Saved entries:
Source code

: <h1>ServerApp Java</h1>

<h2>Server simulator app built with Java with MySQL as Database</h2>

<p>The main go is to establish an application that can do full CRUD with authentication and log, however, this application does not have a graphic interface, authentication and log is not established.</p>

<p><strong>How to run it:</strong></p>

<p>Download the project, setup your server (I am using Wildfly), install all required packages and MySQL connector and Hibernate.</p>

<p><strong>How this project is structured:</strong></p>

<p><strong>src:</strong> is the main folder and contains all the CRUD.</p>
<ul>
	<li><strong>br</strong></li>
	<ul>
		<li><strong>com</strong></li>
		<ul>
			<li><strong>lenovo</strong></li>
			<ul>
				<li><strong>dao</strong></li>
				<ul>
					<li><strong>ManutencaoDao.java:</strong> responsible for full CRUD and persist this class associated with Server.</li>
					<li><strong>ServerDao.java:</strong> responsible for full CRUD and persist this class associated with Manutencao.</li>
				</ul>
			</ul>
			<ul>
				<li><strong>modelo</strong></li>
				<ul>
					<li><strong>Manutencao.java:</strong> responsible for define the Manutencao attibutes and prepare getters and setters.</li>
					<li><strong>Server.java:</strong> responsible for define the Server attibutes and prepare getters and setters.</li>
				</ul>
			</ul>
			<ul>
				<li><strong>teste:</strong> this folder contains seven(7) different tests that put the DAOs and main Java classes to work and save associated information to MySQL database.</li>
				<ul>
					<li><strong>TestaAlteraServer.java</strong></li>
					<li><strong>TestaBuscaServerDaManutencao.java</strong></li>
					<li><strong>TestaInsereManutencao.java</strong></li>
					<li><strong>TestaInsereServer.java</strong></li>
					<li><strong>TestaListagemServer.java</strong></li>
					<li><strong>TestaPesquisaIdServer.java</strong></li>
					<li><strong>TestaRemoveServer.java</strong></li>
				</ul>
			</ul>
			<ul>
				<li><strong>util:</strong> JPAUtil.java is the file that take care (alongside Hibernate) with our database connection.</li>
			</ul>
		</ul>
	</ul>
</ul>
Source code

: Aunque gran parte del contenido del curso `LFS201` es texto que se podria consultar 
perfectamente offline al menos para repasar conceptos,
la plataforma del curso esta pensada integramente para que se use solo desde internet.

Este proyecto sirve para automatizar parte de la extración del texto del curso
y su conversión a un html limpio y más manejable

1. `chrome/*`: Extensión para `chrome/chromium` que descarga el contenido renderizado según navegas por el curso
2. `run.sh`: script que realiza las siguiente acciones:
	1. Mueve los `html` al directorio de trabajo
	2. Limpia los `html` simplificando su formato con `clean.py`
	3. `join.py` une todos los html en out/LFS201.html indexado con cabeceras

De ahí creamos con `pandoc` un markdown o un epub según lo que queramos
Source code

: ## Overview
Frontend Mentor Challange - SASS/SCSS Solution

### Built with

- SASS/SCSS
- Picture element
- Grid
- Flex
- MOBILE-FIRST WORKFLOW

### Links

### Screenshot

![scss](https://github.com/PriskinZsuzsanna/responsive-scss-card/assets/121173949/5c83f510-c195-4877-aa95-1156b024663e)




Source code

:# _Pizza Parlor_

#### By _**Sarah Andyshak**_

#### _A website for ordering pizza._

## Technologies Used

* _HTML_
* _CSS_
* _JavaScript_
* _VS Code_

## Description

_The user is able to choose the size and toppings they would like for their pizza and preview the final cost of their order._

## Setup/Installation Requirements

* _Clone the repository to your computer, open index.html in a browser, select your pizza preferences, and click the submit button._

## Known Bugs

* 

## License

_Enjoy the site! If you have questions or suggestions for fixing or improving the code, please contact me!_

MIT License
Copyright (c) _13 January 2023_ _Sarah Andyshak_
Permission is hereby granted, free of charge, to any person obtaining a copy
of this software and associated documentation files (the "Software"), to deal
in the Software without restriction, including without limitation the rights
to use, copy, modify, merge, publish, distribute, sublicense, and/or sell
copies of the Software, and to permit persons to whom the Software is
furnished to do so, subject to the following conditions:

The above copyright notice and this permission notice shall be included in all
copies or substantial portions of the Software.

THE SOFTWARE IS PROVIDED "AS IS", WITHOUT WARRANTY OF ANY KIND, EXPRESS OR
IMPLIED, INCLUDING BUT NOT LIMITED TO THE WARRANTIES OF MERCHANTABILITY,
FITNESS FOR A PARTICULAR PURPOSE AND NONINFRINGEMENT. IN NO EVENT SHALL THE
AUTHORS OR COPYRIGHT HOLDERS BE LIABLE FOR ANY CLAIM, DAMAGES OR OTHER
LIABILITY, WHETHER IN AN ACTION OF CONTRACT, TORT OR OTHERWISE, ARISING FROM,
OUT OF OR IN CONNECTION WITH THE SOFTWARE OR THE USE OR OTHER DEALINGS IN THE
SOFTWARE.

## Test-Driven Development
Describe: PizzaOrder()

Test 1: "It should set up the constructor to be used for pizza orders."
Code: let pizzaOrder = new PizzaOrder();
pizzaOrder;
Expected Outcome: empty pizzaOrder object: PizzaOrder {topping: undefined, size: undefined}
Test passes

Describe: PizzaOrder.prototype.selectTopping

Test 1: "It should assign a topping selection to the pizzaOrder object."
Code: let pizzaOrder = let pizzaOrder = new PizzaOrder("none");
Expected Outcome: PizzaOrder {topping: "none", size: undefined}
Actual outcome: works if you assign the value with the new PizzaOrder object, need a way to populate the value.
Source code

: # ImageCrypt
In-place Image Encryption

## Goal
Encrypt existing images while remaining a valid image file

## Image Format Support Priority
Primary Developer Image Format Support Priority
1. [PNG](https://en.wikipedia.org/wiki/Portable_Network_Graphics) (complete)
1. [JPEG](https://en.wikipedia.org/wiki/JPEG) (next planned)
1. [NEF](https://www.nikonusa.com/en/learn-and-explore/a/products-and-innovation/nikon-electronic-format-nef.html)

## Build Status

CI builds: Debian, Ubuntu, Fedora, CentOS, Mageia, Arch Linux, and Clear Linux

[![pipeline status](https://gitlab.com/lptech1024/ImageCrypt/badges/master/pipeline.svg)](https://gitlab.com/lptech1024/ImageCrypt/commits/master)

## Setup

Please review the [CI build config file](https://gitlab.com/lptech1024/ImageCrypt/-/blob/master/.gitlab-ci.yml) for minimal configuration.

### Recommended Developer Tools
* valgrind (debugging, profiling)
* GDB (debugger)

> **TASK INSTRUCTIONS**: Using the records above, list each line that includes "object".

> **RESULT FOR THIS EXERCISE**:
Expected Outcome: empty pizzaOrder object: PizzaOrder {topping: undefined, size: undefined}
Test 1: "It should assign a topping selection to the pizzaOrder object."
Actual outcome: works if you assign the value with the new PizzaOrder object, need a way to populate the value.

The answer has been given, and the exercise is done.